Dowód: protokół przesłuchania A. J. (1) w charakterze podejrzanego w sprawie RSD 76/15 (k. 88-89)

zeznania świadka A. J. (1) (k. 11, 605)

zeznania świadka A. L. ( k.672 akt)

W trakcie eksperymentu procesowego A. J. (1) miał wskazywać policjantom działki, co do których przyznał się, że dokonał w nich kradzieży z włamaniem. A. J. (1) postanowił przy pomocy telefonu komórkowego zarejestrować dźwięk z jego przebiegu. W godzinach porannych J. oczekiwał na przybycie policjantów na terenie (...) B. przy ul. (...) w T.. Ponieważ policjanci nie przyjeżdżali, J. zadzwonił do KP T. - P.. W trakcie rozmowy z B. M. zarejestrowanej zarówno przez niego, jak i Policję, J. stwierdził, że nie wie nic o działkach, do których się włamał i nawet nie jest w stanie ich pokazać. B. M. odpowiedziała wówczas: "Ale my jesteśmy, spokojnie". W trakcie kolejnego połączenia z KP T. A. J. rozmawiał z R. P. o tym, jak ma wyglądać eksperyment. J. zaznaczył, że nie ma wiedzy o działkach, a chce "żeby to przy prokuratorze dobrze wyglądało", po czym dodał, że ma szanse na wyrok w zawieszeniu. R. P. odparł wówczas: "ja wiem, to zrobimy tak, żeby było dobrze, nie?"

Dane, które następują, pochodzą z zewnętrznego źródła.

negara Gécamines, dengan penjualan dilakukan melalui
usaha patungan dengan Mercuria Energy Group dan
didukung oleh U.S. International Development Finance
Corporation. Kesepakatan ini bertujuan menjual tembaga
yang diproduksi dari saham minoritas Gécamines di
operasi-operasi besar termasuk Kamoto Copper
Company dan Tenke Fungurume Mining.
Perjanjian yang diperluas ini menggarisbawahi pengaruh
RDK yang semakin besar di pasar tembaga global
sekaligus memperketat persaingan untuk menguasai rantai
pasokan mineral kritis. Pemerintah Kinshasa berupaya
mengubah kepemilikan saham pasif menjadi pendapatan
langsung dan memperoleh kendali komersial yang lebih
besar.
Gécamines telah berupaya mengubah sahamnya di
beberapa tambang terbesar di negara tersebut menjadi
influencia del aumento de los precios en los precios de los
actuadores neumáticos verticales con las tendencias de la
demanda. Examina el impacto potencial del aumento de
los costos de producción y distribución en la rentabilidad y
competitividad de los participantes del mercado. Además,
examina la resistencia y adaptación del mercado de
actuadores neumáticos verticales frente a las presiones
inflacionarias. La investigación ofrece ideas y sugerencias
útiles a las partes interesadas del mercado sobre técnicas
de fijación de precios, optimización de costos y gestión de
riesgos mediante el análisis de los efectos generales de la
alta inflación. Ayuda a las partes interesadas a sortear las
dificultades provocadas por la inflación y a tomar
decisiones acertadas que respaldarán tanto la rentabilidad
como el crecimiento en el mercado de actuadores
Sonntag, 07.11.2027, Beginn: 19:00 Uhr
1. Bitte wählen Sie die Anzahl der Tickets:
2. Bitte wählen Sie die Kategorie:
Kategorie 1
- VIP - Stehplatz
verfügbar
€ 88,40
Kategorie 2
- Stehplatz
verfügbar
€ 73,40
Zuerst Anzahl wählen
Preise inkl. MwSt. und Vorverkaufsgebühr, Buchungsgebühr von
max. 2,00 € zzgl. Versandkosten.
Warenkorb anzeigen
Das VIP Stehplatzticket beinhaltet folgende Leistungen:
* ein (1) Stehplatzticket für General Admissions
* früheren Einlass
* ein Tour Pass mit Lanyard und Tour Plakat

Dowód: zeznania świadka A. J. (1) (k. 11, 605)

protokoły odtworzenia zapisu treści rozmów telefonicznych utrwalonych na nośniku służącym do rejestracji dźwięku (k. 361, 363)

opinia wydana na podstawie ekspertyzy fonoskopijnej (k. 163, 166)

Ostatecznie na teren ogródków działkowych przybyli Ł. K. i R. P.. Żaden z nich nigdy wcześniej nie przeprowadzał eksperymentu procesowego. Z uwagi na brak innych dostępnych policjantów zostali oni jednak wyznaczeni do tego zadania przez kierownik A. D.. Policjanci nie wiedzieli o tym, że A. J. (1) rejestruje dźwięk z jego przebiegu.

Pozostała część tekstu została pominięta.